Insignia Financial Group
- Industry: Real estate
- Founded: 1990; 36 years ago
- Defunct: 2003; 23 years ago
- Fate: Acquired by Aimco & CBRE Group
- Headquarters: Greenville, South Carolina
- Website: https://www.insigniafinco.com/

= Insignia Financial Group =

Defunct real estate company

Insignia Financial Group was a company that invested in apartments that were financially distressed, with the goal of increasing value via recapitalization. It was founded and controlled by billionaire Andrew L. Farkas and was headquartered in Greenville, South Carolina. It was the largest manager of apartments, controlling 300,000 apartment units at its peak. The company was sold in two tranches in 1999 and 2003.

==History==
Insignia was launched in 1990 by Andrew L. Farkas with about $5 million in family money. Farkas is the grandson of George Farkas, the founder of Alexander's, the nephew of Alexander S. Farkas, its former chief executive officer, and the son of Robin Farkas, its former chairman. The company received financing from Lehman Brothers.

In 1990, the company acquired the assets of U.S. Shelter Corp, which managed 55,000 apartments. After the acquisition, Insignia owned or operated about $1.5 billion in real estate assets in 32 states.

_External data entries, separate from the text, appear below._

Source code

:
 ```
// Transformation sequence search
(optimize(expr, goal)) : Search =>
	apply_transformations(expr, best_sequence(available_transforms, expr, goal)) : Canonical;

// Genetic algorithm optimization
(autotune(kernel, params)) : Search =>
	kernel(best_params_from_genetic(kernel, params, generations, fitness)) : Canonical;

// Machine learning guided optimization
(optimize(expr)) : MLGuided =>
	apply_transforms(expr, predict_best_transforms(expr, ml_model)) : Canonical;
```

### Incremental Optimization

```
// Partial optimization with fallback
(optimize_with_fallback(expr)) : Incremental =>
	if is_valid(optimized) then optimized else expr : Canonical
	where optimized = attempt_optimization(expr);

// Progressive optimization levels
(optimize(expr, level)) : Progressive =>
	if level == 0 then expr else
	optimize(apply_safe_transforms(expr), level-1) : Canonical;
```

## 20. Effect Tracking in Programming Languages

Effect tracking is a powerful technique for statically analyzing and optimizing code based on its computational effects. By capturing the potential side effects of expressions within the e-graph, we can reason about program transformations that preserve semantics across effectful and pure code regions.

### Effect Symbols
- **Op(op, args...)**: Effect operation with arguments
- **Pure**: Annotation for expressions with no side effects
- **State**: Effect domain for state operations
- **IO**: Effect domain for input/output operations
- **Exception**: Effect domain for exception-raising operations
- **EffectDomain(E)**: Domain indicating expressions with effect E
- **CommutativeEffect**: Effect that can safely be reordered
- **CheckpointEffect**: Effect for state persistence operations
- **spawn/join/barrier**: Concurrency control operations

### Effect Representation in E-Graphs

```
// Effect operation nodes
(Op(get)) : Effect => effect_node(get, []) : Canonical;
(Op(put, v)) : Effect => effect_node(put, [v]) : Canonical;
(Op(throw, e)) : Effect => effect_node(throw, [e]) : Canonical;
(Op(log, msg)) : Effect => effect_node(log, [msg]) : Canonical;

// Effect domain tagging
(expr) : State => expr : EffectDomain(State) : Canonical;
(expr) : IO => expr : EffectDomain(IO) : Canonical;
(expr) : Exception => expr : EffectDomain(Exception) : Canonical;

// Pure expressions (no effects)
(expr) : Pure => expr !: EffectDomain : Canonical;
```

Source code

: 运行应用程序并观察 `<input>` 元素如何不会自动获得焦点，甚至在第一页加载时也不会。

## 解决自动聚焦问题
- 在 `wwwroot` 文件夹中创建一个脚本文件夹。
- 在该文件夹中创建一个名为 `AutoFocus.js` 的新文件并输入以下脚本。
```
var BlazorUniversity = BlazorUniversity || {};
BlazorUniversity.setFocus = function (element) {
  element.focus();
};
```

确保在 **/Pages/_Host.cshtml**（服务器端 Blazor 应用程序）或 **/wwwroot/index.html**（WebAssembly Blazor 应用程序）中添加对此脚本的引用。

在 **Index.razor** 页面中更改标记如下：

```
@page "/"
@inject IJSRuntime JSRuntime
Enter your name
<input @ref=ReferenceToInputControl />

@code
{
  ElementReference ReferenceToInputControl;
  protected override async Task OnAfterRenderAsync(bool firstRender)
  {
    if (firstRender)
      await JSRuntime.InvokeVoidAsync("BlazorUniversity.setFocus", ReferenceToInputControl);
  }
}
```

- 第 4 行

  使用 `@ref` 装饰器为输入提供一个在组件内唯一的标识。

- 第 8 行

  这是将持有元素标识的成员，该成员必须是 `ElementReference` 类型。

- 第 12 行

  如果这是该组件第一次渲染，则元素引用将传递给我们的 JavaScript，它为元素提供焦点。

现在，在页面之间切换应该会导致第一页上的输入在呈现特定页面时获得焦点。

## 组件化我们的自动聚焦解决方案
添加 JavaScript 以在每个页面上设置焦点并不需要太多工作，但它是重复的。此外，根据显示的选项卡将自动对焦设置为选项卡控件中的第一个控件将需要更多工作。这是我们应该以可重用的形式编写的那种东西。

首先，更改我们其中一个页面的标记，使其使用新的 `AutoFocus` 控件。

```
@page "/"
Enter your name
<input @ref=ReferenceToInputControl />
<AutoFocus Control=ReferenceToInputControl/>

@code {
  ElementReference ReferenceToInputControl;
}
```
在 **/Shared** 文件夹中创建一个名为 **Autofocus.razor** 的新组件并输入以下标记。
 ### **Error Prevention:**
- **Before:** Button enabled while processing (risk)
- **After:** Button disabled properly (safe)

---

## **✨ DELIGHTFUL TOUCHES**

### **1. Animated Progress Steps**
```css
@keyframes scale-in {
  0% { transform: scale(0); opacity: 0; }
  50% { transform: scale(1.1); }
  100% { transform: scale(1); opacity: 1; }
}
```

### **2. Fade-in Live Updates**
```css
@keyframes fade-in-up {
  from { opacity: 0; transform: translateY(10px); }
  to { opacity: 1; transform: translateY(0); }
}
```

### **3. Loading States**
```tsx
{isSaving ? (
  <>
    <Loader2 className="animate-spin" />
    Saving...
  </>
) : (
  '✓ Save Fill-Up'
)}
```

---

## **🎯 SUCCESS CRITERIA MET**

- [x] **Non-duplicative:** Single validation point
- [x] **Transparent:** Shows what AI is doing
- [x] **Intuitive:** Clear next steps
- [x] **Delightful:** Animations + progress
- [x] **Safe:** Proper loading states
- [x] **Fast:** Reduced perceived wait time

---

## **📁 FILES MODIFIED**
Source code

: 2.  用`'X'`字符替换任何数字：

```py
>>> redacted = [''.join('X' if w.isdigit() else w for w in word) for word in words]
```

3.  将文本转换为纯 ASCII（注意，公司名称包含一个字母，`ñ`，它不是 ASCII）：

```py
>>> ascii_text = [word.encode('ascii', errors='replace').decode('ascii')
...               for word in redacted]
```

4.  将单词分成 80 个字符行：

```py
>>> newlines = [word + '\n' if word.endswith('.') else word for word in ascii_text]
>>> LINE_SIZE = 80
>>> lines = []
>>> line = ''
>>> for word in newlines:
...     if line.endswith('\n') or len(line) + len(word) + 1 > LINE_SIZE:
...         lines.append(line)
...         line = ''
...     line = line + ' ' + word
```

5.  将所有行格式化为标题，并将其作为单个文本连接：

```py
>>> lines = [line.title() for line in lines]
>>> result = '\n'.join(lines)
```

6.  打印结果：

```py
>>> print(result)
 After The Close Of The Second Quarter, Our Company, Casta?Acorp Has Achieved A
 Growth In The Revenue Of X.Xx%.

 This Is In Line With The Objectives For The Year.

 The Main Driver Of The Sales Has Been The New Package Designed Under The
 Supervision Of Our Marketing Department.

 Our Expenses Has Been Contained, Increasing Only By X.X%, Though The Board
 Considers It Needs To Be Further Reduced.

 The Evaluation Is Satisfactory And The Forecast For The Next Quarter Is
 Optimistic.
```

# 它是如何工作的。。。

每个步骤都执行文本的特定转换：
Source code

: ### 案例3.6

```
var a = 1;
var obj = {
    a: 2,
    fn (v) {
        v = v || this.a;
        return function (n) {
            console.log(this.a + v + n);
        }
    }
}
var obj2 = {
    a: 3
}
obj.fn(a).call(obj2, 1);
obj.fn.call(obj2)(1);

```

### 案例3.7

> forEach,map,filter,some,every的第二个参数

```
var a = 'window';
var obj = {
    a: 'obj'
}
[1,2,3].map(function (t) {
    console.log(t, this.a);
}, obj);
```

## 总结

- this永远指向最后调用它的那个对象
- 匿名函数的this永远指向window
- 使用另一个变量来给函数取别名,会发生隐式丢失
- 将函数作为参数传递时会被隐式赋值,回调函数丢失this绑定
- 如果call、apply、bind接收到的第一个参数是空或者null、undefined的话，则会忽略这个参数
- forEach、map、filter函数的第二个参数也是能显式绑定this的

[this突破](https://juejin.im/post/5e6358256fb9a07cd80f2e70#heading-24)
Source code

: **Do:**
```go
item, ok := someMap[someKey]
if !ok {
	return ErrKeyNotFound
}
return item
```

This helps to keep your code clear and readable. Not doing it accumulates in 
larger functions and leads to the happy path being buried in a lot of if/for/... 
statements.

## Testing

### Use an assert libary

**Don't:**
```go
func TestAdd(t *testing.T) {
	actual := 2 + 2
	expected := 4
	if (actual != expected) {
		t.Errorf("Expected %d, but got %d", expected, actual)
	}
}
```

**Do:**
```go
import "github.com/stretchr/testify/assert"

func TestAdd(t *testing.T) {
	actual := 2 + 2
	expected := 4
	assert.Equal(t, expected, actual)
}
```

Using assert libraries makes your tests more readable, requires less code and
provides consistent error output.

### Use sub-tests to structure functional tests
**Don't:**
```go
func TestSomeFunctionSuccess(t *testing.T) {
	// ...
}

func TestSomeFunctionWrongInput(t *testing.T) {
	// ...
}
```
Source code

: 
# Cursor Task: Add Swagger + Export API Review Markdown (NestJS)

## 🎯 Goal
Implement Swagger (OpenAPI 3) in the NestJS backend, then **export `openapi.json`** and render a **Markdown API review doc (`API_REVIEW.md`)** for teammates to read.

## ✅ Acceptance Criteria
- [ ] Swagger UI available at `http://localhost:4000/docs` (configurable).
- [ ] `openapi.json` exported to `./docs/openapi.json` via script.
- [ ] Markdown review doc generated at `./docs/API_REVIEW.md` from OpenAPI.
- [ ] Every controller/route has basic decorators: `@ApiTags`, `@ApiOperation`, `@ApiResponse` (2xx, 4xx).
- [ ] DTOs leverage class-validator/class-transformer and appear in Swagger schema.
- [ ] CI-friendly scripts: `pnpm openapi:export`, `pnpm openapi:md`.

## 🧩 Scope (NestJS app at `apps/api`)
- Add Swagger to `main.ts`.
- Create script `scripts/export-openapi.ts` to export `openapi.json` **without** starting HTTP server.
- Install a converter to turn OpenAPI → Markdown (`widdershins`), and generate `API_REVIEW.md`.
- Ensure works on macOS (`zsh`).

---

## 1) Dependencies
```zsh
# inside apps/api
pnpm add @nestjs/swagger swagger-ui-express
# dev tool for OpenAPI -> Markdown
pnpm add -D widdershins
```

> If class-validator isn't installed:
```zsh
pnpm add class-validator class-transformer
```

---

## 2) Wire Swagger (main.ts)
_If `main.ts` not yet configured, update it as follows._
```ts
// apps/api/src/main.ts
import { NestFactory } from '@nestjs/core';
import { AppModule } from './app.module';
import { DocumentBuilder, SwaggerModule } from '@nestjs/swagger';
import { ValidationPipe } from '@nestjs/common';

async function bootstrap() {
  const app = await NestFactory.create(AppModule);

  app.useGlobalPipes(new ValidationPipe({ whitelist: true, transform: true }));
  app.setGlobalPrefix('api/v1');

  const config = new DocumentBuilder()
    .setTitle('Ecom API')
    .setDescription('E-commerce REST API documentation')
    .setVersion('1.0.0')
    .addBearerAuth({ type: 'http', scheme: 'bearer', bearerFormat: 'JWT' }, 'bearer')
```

In October 1993, the company became a public company via an initial public offering led by Lehman Brothers.

In 1996, the company acquired the Edward S. Gordon Company for $74 million. Gordon then worked for Insignia until his death in 2000 from colon cancer, at which time Insignia received $19.1 million from a key person insurance policy taken on his life.

In 1997, the company was accused by the U.S. Department of Housing and Urban Development of giving $7.6 million in kickbacks to owners of subsidized housing. The company paid to settle the case without admitting any wrongdoing.

In 1997, the company acquired Cleveland, Ohio-based Realty One for $39 million.

In 1998, the company sold its apartment investment division to Aimco for $910 million in cash and stock.

In 1999, the company acquired Douglas Elliman from the family of Seymour Milstein for $65 million in cash.

In March 2003, the company sold Douglas Elliman to an affiliate of New Valley LLC for $73.5 million.

In 2003, the remainder of Insignia was sold to CBRE Group for $415 million in cash.